People will fly again, less people, sure, but it will survive. People will want to travel again, less so, but they will do it. Make sure everyone’s health is monitored whilst on a cruise, make sure only healthy people can get on, but you can’t fly without going through an airport, and security and health checks is not exactly perfect there either.
This is an opportunity for us all to ponder when industries, despite the conventional wisdom, will actually recover, and I can tell you that working in architecture, I worry a lot more about the construction industry as a whole than I do about the travel industry.
Coronavirus has stopped us spending most of our lives in the dark
It feels like summer already. Right now, in April, the UK is getting the same amount of sunlight as the summer months, when the sky is bright until the late hours of the evening, and a blue blanket lights the city streets until 10pm. In Hollywood, they call it the magic hour, and in this one and only aspect, London can feel like Los Angeles. Magic hour, or blue hour reminds us what we missed in the winter months, the ability to actually experience sunlight. As many of us have experienced, most office jobs require us to leave the house at a certain time and leave the office at a certain time. In winter, this just so happens to coincide with the amount of sunlight we get. It means that many of us are in the unfortunate situation of going to work in the dark and leaving work in the dark, as the hours of sunlight shrink to 8.30am-4.30pm. It is a horrible feeling that is only tolerable because we have a weekend that allows us to experience sunlight during office hours at least twice a week. In the gran scheme of things, this is a pathetic amount of time, and it is quite sad to realise just how much of our time is spent inside a building, and how half of our lives are spent going to and from our homes in the dark. As the coronavirus shuts down offices, it is a good reminder that we rarely get to feel the sunshine during office hours, and a reminder of the toll on our bodies to spend so much of our lives commuting to and from work in the dark.
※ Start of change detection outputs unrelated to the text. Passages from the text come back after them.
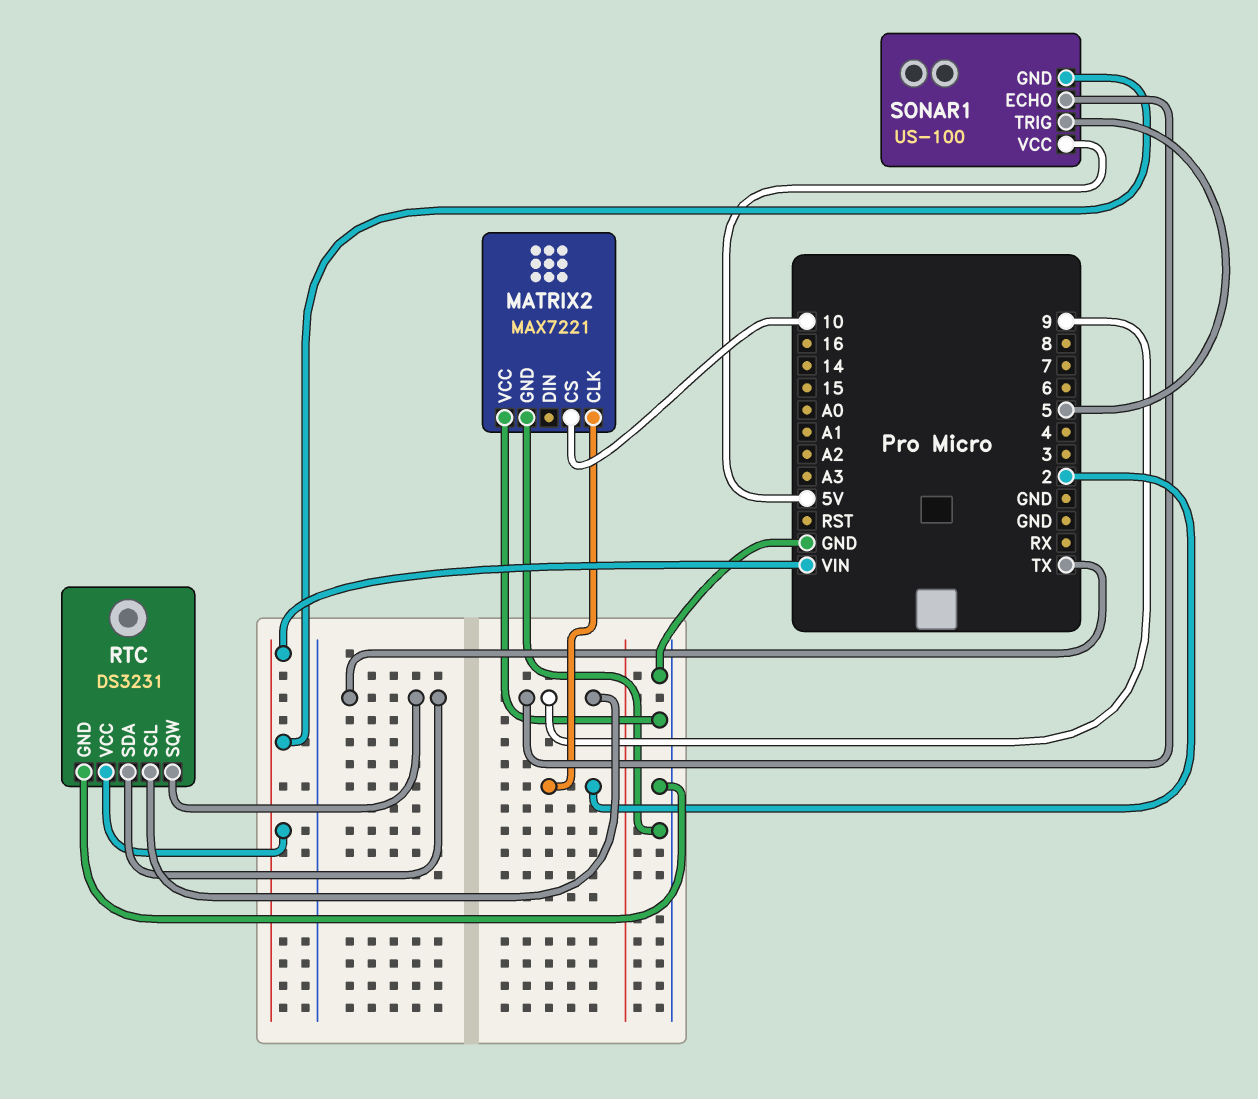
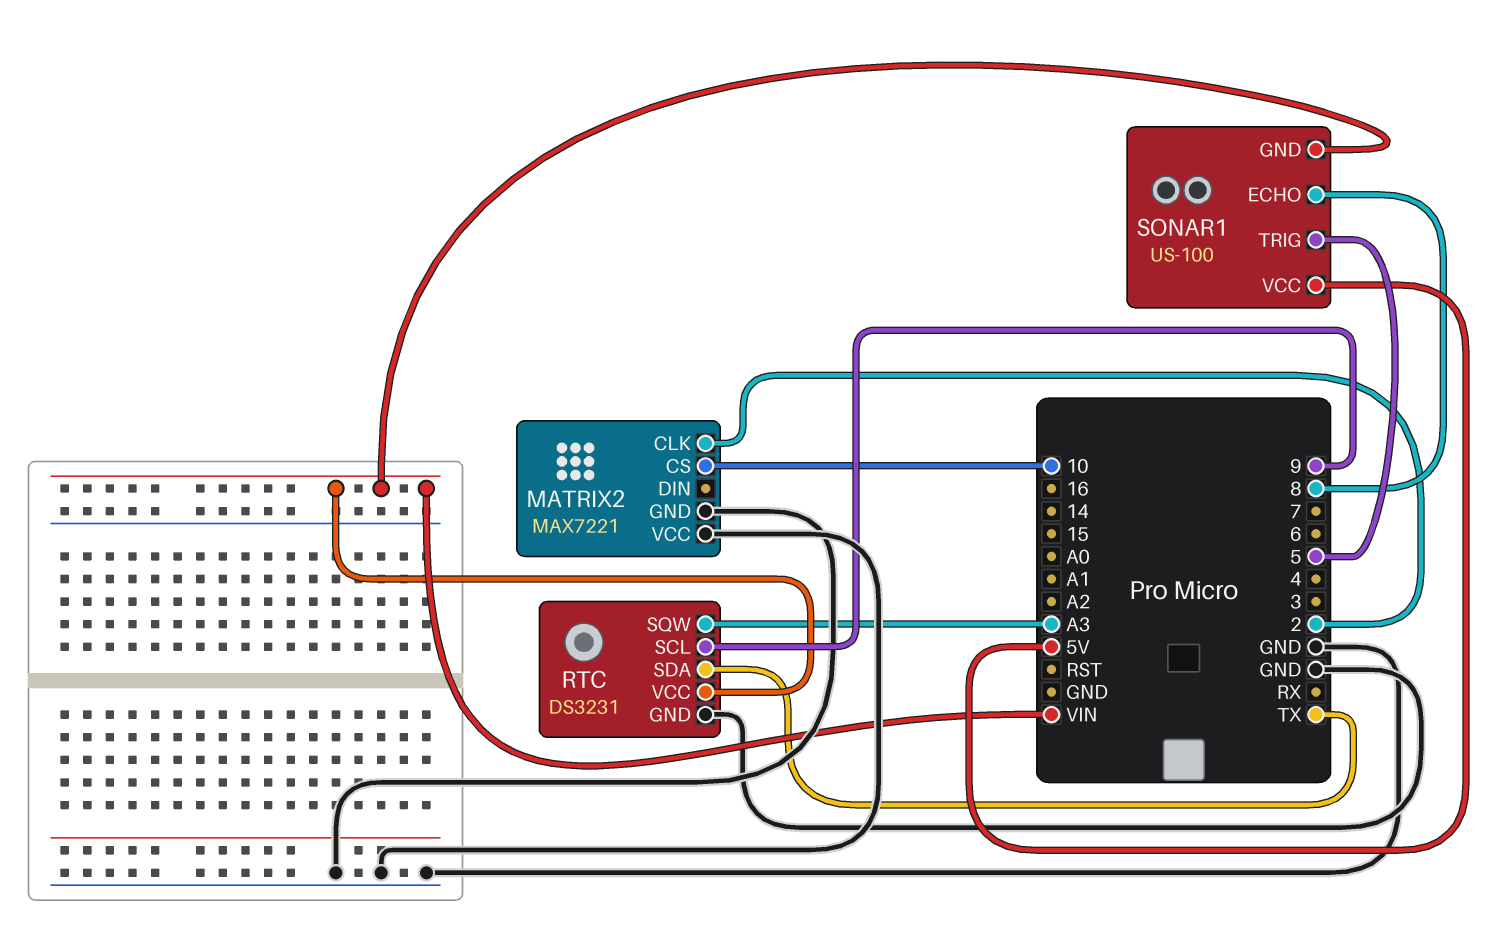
RTC pin SQW: TX -> A3
SONAR1 pin ECHO: 9 -> 8

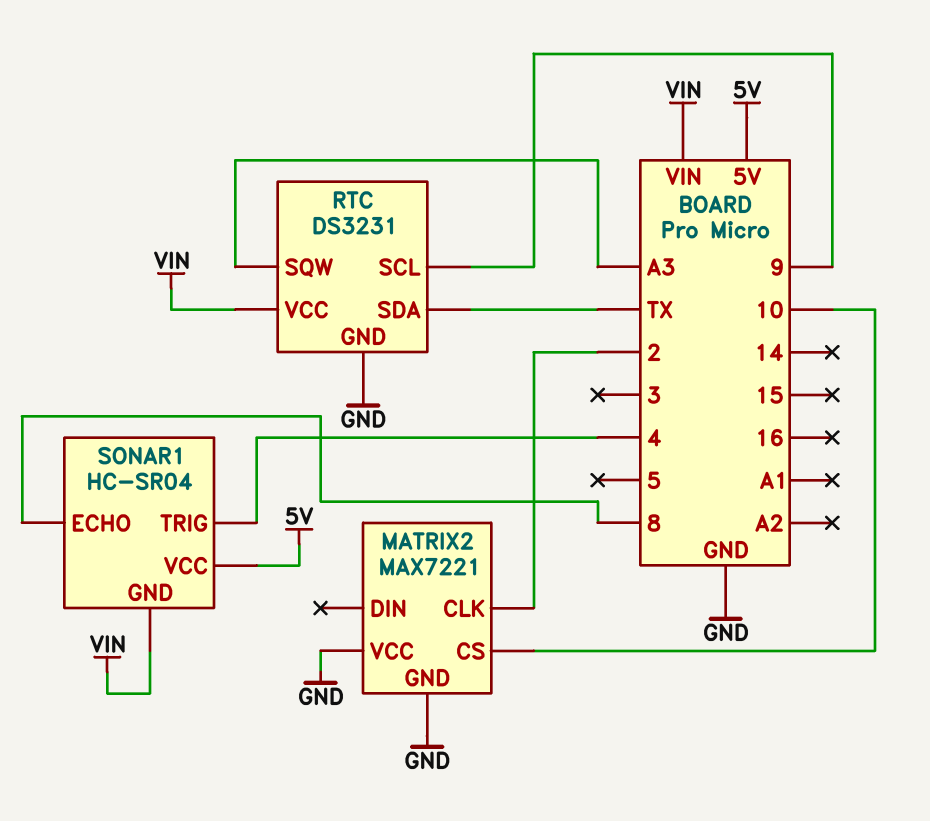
SONAR1: US-100 -> HC-SR04
SONAR1 pin TRIG: 5 -> 4

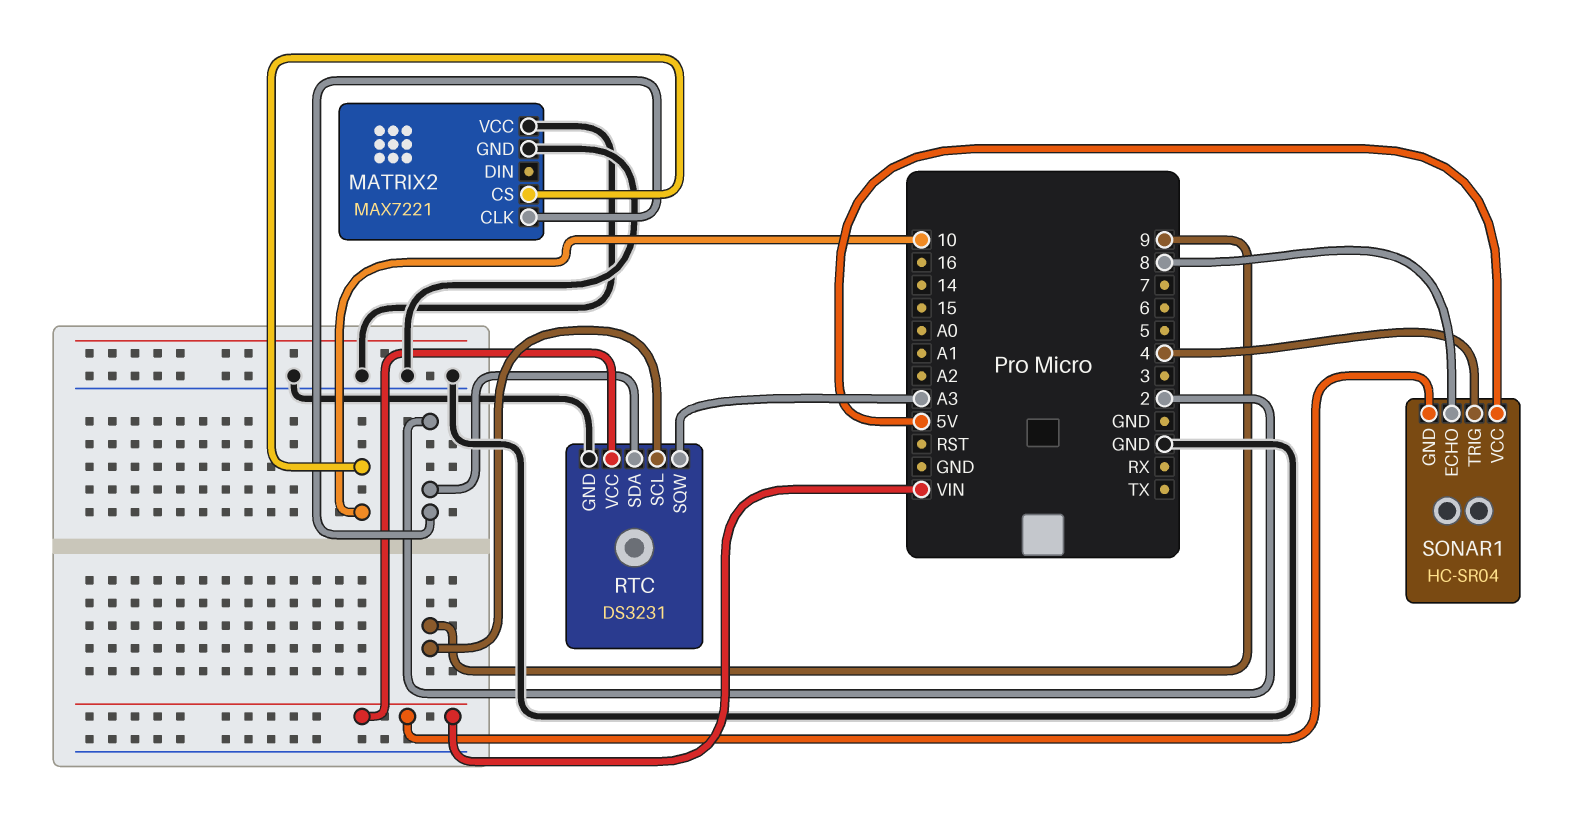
RTC pin SDA: TX -> 2

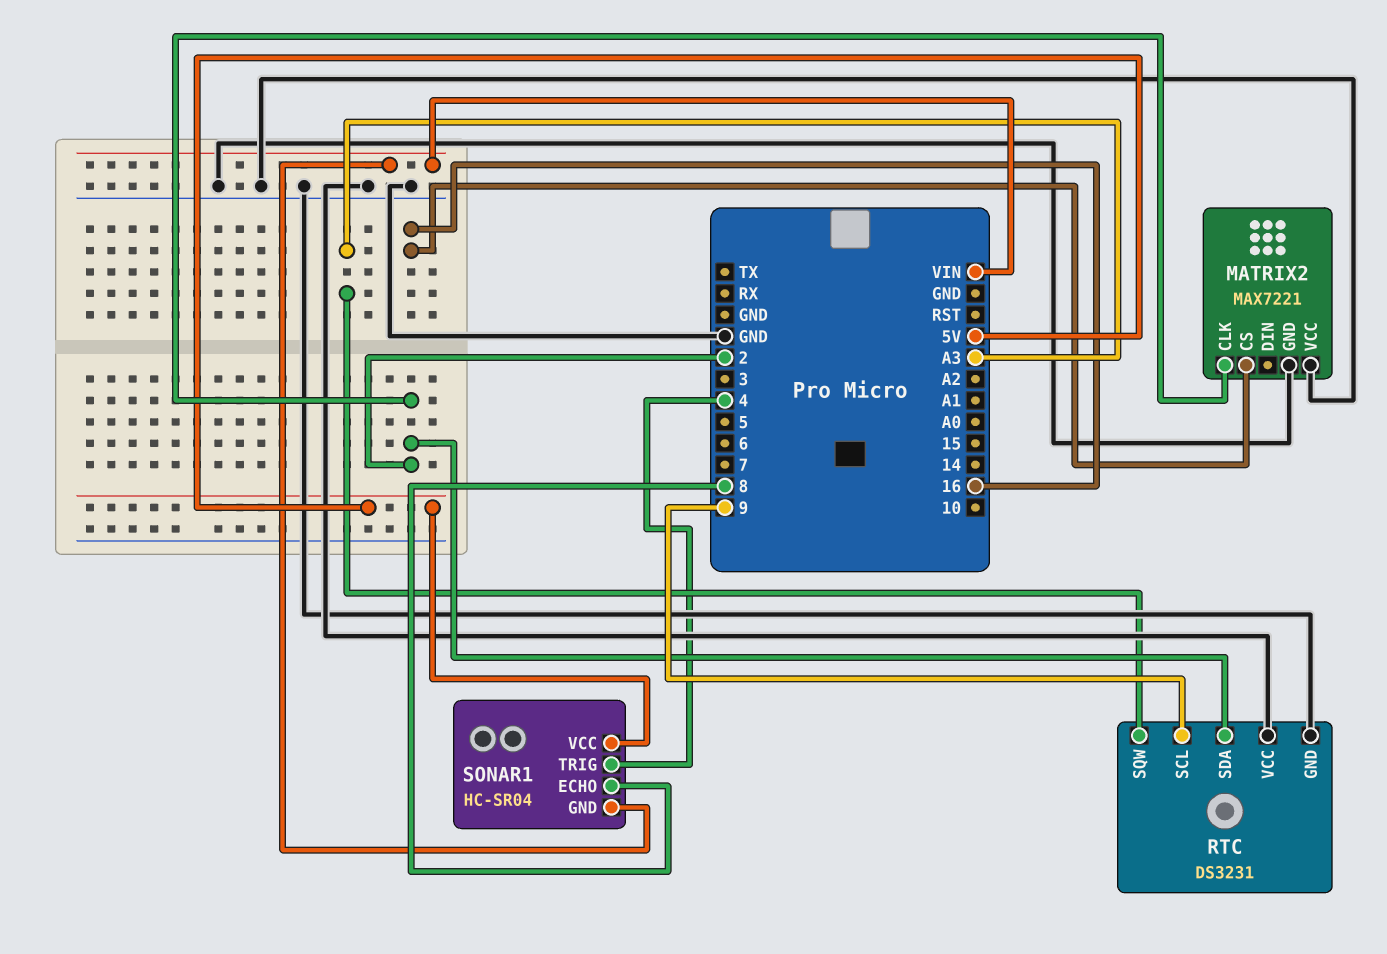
MATRIX2 pin CS: 10 -> 16
RTC pin VCC: VIN -> GND

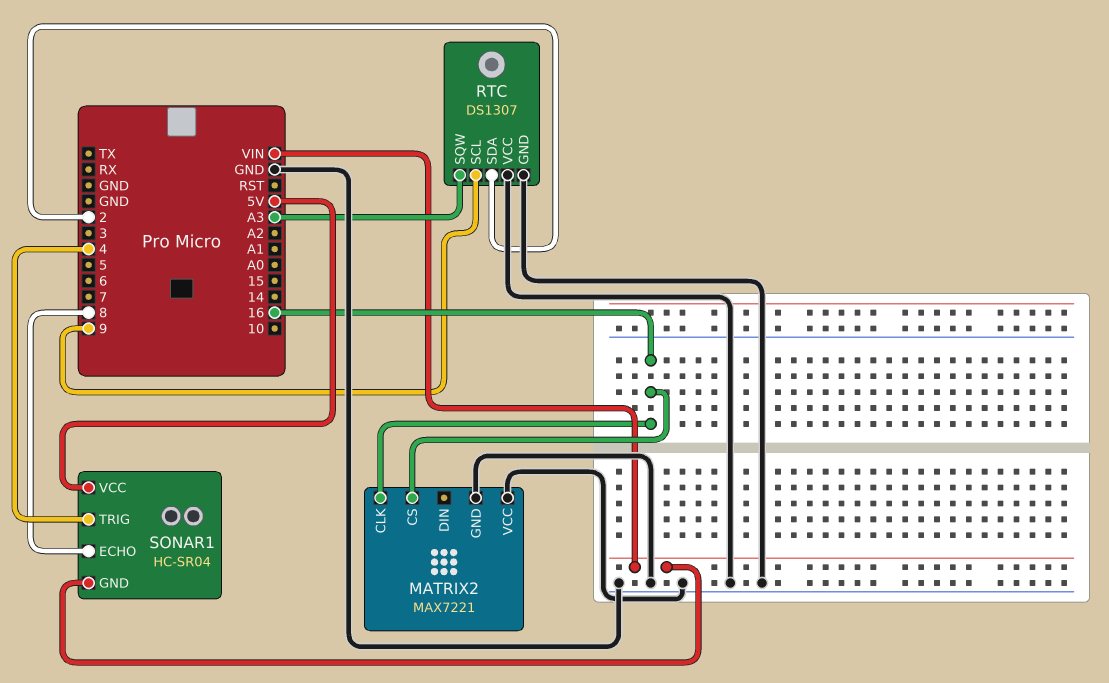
MATRIX2 pin CLK: 2 -> 16
RTC: DS3231 -> DS1307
The Coronavirus, Best Laid Plans and Amateur YouTubers
There are many times in life when life turns down your best laid plans, your best intentions, your best wishes. The coronavirus has presented one of those times, and it forces us all to examine those plans. Do we recover by being the same person we were before, or do we emerge a different person. Do we change our plans? None of my plans have played out as I intended and the crisis threatens to erode them completely, but what if that’s the point? When all the doors you wanted have been slammed in your place, what doors are left opened? For years, I have wanted to make a website to store my life’s work and to create and to write and I did none of it. I always thought that it needed to be polished, to be in the right format, but when TV shows and personalities like The Late Show with Stephen Colbert and Late Night with Seth Meyers are reduced to looking like amateur YouTubers, I realised that the perfectionist in me had stopped me all these years. This website, the work on here and these words represent my best laid plans being dashed, and in its wake, I actually got to doing what I wanted.